**WORK ORDER**
Count every line in the following entries where the word "CRUD" appears. Give the count alone.

**Dataset items**
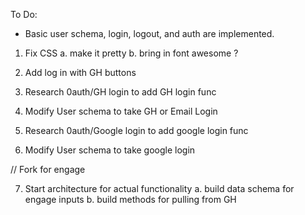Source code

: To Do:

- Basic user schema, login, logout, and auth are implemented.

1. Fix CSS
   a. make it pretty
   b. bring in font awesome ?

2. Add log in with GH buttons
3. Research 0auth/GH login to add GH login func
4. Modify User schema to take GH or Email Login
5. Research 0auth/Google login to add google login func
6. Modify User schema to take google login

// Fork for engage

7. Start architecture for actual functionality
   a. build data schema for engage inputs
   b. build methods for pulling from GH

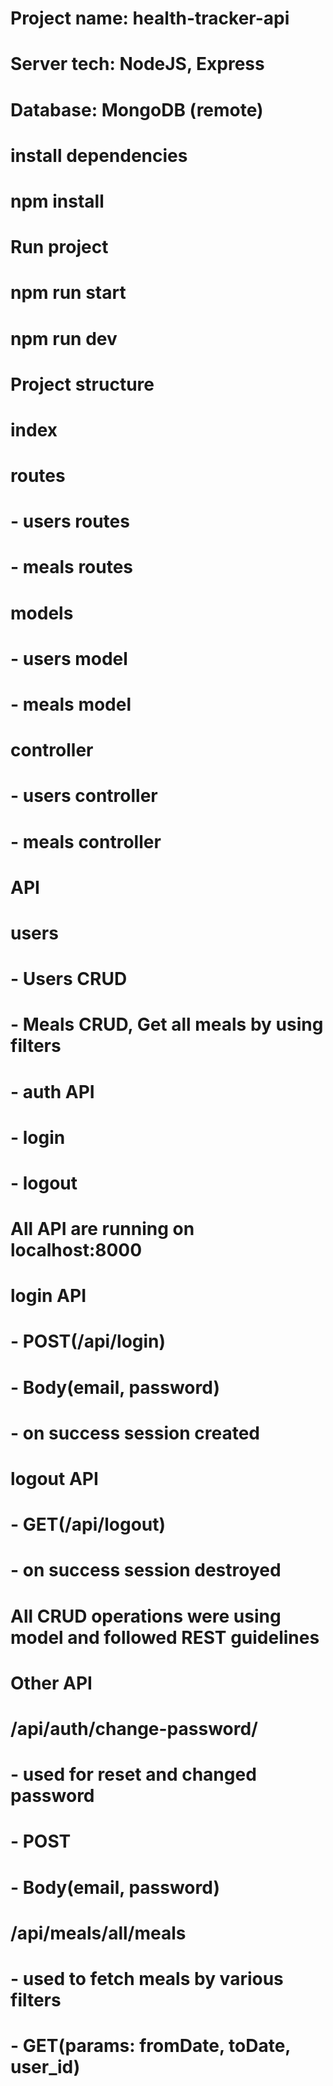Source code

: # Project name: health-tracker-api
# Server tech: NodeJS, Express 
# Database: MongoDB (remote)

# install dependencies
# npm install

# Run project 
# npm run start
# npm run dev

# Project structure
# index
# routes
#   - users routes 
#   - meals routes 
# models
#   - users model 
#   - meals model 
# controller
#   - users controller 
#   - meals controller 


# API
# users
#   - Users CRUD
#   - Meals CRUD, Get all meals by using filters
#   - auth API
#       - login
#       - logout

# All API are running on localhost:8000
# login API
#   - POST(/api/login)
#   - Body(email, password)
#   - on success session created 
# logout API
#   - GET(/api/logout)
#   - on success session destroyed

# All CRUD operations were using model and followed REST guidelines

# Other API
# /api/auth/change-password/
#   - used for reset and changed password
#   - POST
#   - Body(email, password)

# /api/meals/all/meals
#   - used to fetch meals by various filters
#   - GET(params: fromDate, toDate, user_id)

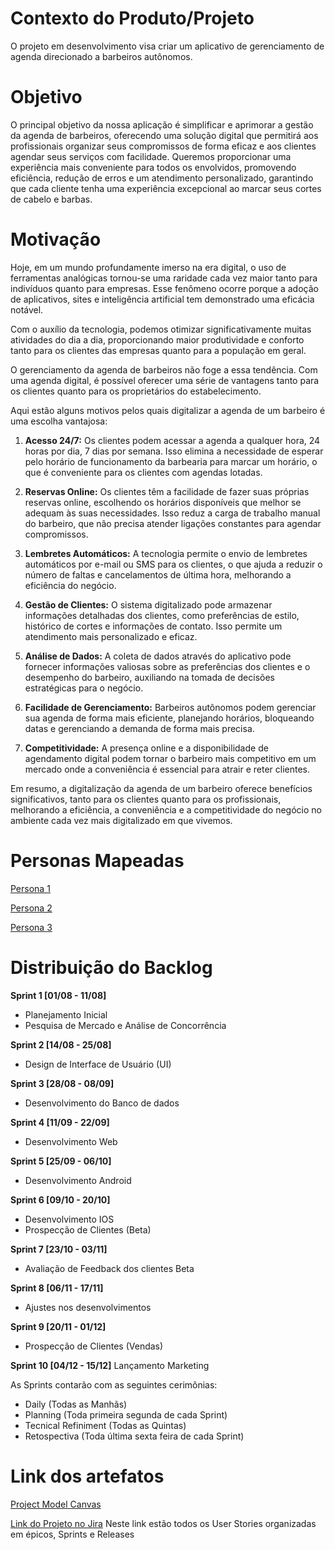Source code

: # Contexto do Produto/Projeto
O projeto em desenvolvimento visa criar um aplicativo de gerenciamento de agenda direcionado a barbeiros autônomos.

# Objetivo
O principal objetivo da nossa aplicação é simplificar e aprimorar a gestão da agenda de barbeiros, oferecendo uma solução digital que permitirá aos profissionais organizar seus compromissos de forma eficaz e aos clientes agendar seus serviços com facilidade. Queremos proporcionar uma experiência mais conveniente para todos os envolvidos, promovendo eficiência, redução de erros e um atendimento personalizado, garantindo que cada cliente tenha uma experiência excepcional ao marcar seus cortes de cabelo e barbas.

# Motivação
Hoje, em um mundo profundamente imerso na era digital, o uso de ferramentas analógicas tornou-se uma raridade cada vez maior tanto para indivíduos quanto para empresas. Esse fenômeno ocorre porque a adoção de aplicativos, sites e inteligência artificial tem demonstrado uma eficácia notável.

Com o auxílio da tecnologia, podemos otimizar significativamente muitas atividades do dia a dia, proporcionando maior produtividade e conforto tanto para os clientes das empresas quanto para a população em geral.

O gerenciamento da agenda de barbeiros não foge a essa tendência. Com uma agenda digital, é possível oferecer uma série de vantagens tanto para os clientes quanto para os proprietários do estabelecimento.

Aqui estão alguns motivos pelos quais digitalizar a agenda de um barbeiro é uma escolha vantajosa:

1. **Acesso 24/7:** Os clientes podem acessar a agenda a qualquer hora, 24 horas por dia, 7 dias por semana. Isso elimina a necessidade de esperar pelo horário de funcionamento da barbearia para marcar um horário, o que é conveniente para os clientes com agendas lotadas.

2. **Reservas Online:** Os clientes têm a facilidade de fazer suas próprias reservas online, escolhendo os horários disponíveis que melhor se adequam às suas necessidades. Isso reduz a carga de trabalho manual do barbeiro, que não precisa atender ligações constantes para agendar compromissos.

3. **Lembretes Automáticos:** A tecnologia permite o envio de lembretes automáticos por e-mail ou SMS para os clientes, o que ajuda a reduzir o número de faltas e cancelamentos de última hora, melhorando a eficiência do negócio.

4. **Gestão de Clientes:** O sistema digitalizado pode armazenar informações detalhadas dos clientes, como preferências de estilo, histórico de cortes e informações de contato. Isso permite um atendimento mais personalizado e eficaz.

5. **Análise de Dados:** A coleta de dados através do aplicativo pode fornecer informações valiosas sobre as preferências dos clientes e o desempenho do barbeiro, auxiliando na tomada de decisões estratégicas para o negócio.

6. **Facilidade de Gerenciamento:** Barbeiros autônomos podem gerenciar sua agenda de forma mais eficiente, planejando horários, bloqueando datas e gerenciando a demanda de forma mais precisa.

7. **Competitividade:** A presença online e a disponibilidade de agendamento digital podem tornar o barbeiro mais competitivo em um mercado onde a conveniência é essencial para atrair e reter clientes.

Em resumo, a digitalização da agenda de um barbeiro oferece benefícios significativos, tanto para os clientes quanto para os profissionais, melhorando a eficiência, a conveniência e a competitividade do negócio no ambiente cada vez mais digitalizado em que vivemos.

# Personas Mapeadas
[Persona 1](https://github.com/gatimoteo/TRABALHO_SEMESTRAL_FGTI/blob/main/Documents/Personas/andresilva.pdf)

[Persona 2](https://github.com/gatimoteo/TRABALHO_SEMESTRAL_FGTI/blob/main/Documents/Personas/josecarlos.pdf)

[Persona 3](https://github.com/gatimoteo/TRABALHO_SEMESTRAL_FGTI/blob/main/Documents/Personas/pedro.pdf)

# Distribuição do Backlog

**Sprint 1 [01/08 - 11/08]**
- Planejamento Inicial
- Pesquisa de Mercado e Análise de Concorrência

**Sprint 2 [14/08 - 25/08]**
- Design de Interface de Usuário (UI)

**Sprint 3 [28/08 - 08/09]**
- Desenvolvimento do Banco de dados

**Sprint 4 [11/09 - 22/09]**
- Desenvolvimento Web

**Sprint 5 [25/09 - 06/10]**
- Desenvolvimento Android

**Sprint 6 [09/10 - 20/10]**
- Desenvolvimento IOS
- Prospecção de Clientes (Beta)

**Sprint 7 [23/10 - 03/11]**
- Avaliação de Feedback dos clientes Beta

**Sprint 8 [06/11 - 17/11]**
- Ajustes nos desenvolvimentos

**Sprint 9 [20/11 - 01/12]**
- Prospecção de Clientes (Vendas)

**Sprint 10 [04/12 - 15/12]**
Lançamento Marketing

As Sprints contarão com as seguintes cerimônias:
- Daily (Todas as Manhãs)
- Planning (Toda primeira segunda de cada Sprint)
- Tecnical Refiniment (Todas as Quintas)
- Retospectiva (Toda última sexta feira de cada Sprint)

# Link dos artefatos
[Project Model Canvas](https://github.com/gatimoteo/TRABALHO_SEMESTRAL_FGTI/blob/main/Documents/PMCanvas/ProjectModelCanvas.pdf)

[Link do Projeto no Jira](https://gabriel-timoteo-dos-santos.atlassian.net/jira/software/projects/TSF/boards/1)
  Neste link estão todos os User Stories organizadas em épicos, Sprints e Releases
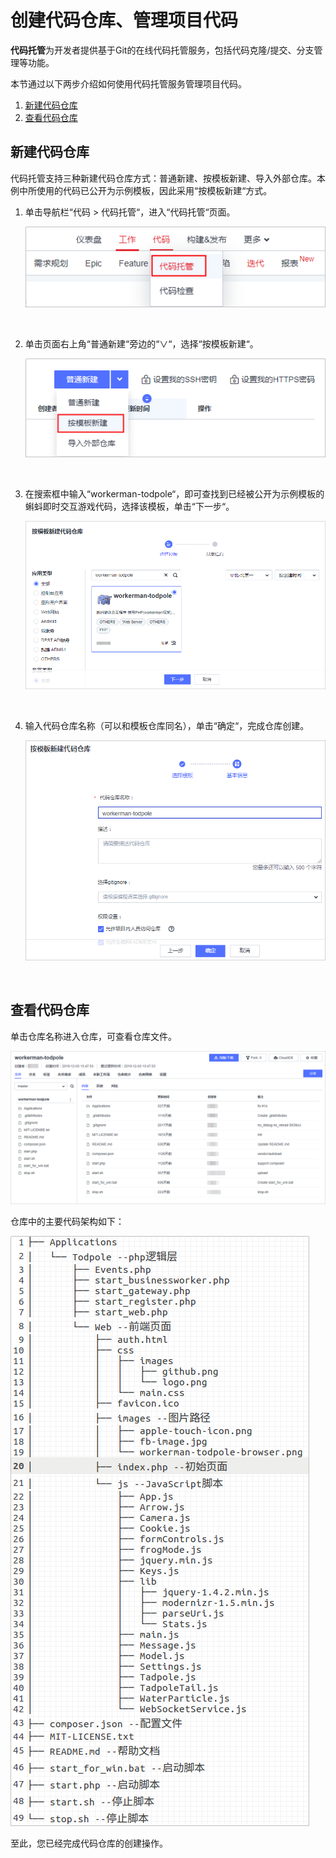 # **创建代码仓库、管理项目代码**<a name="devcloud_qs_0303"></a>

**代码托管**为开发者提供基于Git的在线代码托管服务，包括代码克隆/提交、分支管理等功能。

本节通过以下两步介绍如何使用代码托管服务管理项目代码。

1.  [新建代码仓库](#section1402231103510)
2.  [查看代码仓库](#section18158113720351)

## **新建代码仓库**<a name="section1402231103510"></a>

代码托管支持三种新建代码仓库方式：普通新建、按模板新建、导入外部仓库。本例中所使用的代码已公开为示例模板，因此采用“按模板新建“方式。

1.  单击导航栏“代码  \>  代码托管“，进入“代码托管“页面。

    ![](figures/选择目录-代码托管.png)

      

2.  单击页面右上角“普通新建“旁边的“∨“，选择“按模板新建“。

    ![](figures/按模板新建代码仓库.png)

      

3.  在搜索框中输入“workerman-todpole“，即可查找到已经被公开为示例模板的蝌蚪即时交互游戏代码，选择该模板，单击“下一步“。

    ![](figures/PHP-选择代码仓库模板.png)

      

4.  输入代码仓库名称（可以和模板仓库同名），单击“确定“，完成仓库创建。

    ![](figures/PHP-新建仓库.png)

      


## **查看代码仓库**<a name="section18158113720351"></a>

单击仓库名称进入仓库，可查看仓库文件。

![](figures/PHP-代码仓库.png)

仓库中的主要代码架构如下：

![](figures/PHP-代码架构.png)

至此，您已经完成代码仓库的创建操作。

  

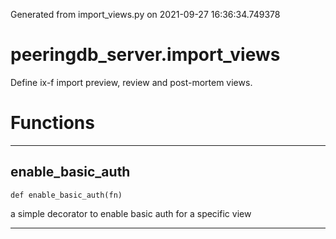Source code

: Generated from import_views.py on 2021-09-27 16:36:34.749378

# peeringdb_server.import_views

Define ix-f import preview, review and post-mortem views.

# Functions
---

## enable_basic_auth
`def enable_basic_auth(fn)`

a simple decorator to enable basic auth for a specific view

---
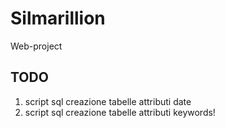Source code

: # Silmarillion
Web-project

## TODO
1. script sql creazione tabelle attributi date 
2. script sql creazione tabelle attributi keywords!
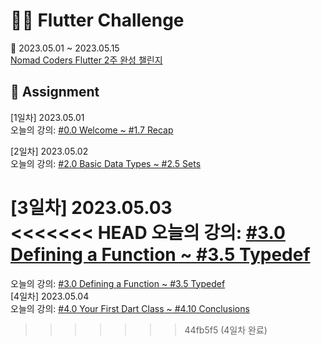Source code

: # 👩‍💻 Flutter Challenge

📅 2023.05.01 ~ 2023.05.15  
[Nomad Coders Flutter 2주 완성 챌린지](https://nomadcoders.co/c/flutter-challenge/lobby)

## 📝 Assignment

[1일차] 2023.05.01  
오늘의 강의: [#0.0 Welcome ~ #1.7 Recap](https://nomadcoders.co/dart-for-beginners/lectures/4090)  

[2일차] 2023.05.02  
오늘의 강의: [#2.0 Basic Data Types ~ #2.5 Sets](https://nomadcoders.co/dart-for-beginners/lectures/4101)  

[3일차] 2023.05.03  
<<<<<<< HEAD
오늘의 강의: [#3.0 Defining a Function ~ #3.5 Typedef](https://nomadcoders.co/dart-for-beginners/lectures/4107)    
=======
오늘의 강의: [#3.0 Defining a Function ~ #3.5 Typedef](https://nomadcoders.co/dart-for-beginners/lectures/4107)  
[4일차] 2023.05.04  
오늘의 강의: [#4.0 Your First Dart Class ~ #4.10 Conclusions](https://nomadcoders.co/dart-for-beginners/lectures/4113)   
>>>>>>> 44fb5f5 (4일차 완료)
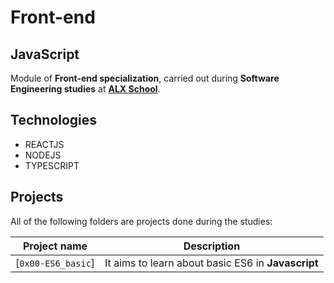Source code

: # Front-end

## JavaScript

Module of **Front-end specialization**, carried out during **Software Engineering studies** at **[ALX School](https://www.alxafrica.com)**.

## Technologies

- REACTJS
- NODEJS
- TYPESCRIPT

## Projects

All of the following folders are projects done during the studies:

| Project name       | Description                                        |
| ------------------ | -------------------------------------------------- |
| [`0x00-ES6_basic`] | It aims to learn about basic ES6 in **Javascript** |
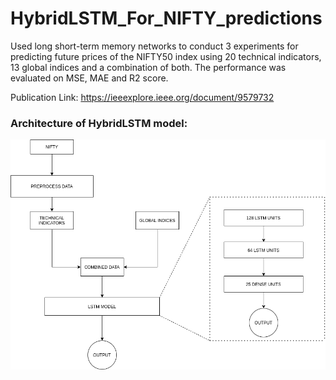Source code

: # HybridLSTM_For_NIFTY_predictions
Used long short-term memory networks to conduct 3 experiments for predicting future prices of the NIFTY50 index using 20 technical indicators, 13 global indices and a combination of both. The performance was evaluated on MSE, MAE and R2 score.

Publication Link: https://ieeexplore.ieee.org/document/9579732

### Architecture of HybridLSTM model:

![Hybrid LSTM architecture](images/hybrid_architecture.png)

**RESPONSE AREA**
3